■ **Input records**:
=-=-=
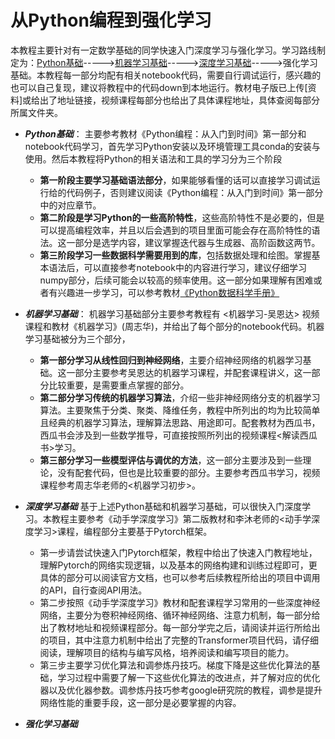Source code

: # 从Python编程到强化学习
本教程主要针对有一定数学基础的同学快速入门深度学习与强化学习。学习路线制定为：[Python基础](https://github.com/UNIC-Lab/AI_Course/tree/main/%E5%9F%BA%E7%A1%80%E7%9F%A5%E8%AF%86%E9%80%9F%E9%80%9A/Python%E6%95%99%E7%A8%8B)----->[机器学习基础](https://github.com/UNIC-Lab/AI_Course/tree/main/%E5%9F%BA%E7%A1%80%E7%9F%A5%E8%AF%86%E9%80%9F%E9%80%9A/Machine%20Learning%E6%95%99%E7%A8%8B)----->[深度学习基础](https://github.com/UNIC-Lab/AI_Course/tree/main/%E5%9F%BA%E7%A1%80%E7%9F%A5%E8%AF%86%E9%80%9F%E9%80%9A/Deep%20Learning%E6%95%99%E7%A8%8B)----->强化学习基础。本教程每一部分均配有相关notebook代码，需要自行调试运行，感兴趣的也可以自己复现，建议将教程中的代码down到本地运行。教材电子版已上传[资料]或给出了地址链接，视频课程每部分也给出了具体课程地址，具体查阅每部分所属文件夹。

- ***Python基础***：
    主要参考教材《Python编程：从入门到时间》第一部分和notebook代码学习，首先学习Python安装以及环境管理工具conda的安装与使用。然后本教程将Python的相关语法和工具的学习分为三个阶段
    - **第一阶段主要学习基础语法部分**，如果能够看懂的话可以直接学习调试运行给的代码例子，否则建议阅读《Python编程：从入门到时间》第一部分中的对应章节。
    - **第二阶段是学习Python的一些高阶特性**，这些高阶特性不是必要的，但是可以提高编程效率，并且以后会遇到的项目里面可能会存在高阶特性的语法。这一部分是选学内容，建议掌握迭代器与生成器、高阶函数这两节。
    - **第三阶段学习一些数据科学需要用到的库**，包括数据处理和绘图。掌握基本语法后，可以直接参考notebook中的内容进行学习，建议仔细学习numpy部分，后续可能会以较高的频率使用。这一部分如果理解有困难或者有兴趣进一步学习，可以参考教材[《Python数据科学手册》](https://github.com/wangyingsm/Python-Data-Science-Handbook/blob/master/printable/README.md)

- ***机器学习基础***：
    机器学习基础部分主要参考教程有 <机器学习-吴恩达> 视频课程和教材《机器学习》(周志华)，并给出了每个部分的notebook代码。机器学习基础被分为三个部分，
    - **第一部分学习从线性回归到神经网络**，主要介绍神经网络的机器学习基础。这一部分主要参考吴恩达的机器学习课程，并配套课程讲义，这一部分比较重要，是需要重点掌握的部分。
    - **第二部分学习传统的机器学习算法**，介绍一些非神经网络分支的机器学习算法。主要聚焦于分类、聚类、降维任务，教程中所列出的均为比较简单且经典的机器学习算法，理解算法思路、用途即可。配套教材为西瓜书，西瓜书会涉及到一些数学推导，可直接按照所列出的视频课程<解读西瓜书>学习。
    - **第三部分学习一些模型评估与调优的方法**，这一部分主要涉及到一些理论，没有配套代码，但也是比较重要的部分。主要参考西瓜书学习，视频课程参考周志华老师的<机器学习初步>。

- ***深度学习基础***
    基于上述Python基础和机器学习基础，可以很快入门深度学习。本教程主要参考《动手学深度学习》第二版教材和李沐老师的<动手学深度学习>课程，编程部分主要基于Pytorch框架。
    - 第一步请尝试快速入门Pytorch框架，教程中给出了快速入门教程地址，理解Pytorch的网络实现逻辑，以及基本的网络构建和训练过程即可，更具体的部分可以阅读官方文档，也可以参考后续教程所给出的项目中调用的API，自行查阅API用法。
    - 第二步按照《动手学深度学习》教材和配套课程学习常用的一些深度神经网络，主要分为卷积神经网络、循环神经网络、注意力机制，每一部分给出了教材地址和视频课程部分。每一部分学完之后，请阅读并运行所给出的项目，其中注意力机制中给出了完整的Transformer项目代码，请仔细阅读，理解项目的结构与编写风格，培养阅读和编写项目的能力。
    - 第三步主要学习优化算法和调参炼丹技巧。梯度下降是这些优化算法的基础，学习过程中需要了解一下这些优化算法的改进点，并了解对应的优化器以及优化器参数。调参炼丹技巧参考google研究院的教程，调参是提升网络性能的重要手段，这一部分是必要掌握的内容。

- ***强化学习基础***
=-=-=
■ **Job**: Word for word, restate the lines from the one holding "- ***机器学习基础***：" to the last line of the records.

■ **Completed task**:
- ***机器学习基础***：
    机器学习基础部分主要参考教程有 <机器学习-吴恩达> 视频课程和教材《机器学习》(周志华)，并给出了每个部分的notebook代码。机器学习基础被分为三个部分，
    - **第一部分学习从线性回归到神经网络**，主要介绍神经网络的机器学习基础。这一部分主要参考吴恩达的机器学习课程，并配套课程讲义，这一部分比较重要，是需要重点掌握的部分。
    - **第二部分学习传统的机器学习算法**，介绍一些非神经网络分支的机器学习算法。主要聚焦于分类、聚类、降维任务，教程中所列出的均为比较简单且经典的机器学习算法，理解算法思路、用途即可。配套教材为西瓜书，西瓜书会涉及到一些数学推导，可直接按照所列出的视频课程<解读西瓜书>学习。
    - **第三部分学习一些模型评估与调优的方法**，这一部分主要涉及到一些理论，没有配套代码，但也是比较重要的部分。主要参考西瓜书学习，视频课程参考周志华老师的<机器学习初步>。

- ***深度学习基础***
    基于上述Python基础和机器学习基础，可以很快入门深度学习。本教程主要参考《动手学深度学习》第二版教材和李沐老师的<动手学深度学习>课程，编程部分主要基于Pytorch框架。
    - 第一步请尝试快速入门Pytorch框架，教程中给出了快速入门教程地址，理解Pytorch的网络实现逻辑，以及基本的网络构建和训练过程即可，更具体的部分可以阅读官方文档，也可以参考后续教程所给出的项目中调用的API，自行查阅API用法。
    - 第二步按照《动手学深度学习》教材和配套课程学习常用的一些深度神经网络，主要分为卷积神经网络、循环神经网络、注意力机制，每一部分给出了教材地址和视频课程部分。每一部分学完之后，请阅读并运行所给出的项目，其中注意力机制中给出了完整的Transformer项目代码，请仔细阅读，理解项目的结构与编写风格，培养阅读和编写项目的能力。
    - 第三步主要学习优化算法和调参炼丹技巧。梯度下降是这些优化算法的基础，学习过程中需要了解一下这些优化算法的改进点，并了解对应的优化器以及优化器参数。调参炼丹技巧参考google研究院的教程，调参是提升网络性能的重要手段，这一部分是必要掌握的内容。

- ***强化学习基础***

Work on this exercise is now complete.